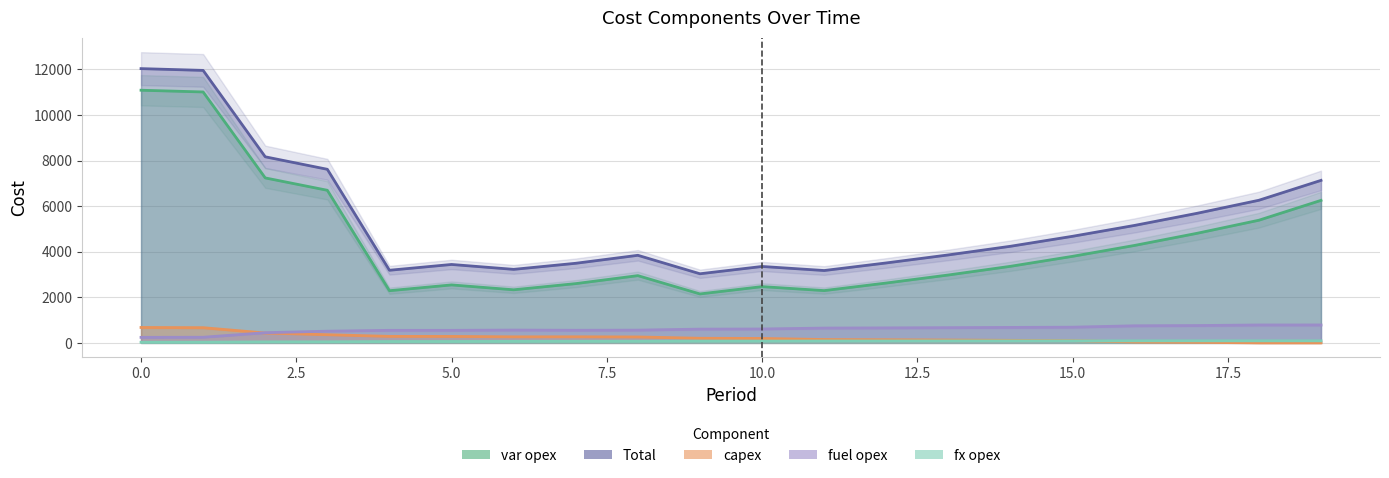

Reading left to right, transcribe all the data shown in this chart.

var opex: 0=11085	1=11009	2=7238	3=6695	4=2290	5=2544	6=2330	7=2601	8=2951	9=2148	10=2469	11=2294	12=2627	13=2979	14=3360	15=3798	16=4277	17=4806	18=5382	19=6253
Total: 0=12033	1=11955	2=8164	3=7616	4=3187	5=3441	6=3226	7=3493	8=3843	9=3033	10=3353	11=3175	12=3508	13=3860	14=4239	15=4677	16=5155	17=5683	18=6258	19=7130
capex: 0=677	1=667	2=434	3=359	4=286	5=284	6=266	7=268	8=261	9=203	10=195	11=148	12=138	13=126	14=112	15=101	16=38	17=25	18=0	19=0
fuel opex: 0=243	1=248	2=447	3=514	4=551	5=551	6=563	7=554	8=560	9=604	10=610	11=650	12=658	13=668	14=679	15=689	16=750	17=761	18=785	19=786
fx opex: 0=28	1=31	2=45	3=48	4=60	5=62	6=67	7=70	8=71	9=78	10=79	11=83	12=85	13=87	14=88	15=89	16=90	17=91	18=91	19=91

= Task description =
Show every line of the items above that contains the string "opex", matching case exactly.

= Output of the exercise =
var opex: 0=11085	1=11009	2=7238	3=6695	4=2290	5=2544	6=2330	7=2601	8=2951	9=2148	10=2469	11=2294	12=2627	13=2979	14=3360	15=3798	16=4277	17=4806	18=5382	19=6253
fuel opex: 0=243	1=248	2=447	3=514	4=551	5=551	6=563	7=554	8=560	9=604	10=610	11=650	12=658	13=668	14=679	15=689	16=750	17=761	18=785	19=786
fx opex: 0=28	1=31	2=45	3=48	4=60	5=62	6=67	7=70	8=71	9=78	10=79	11=83	12=85	13=87	14=88	15=89	16=90	17=91	18=91	19=91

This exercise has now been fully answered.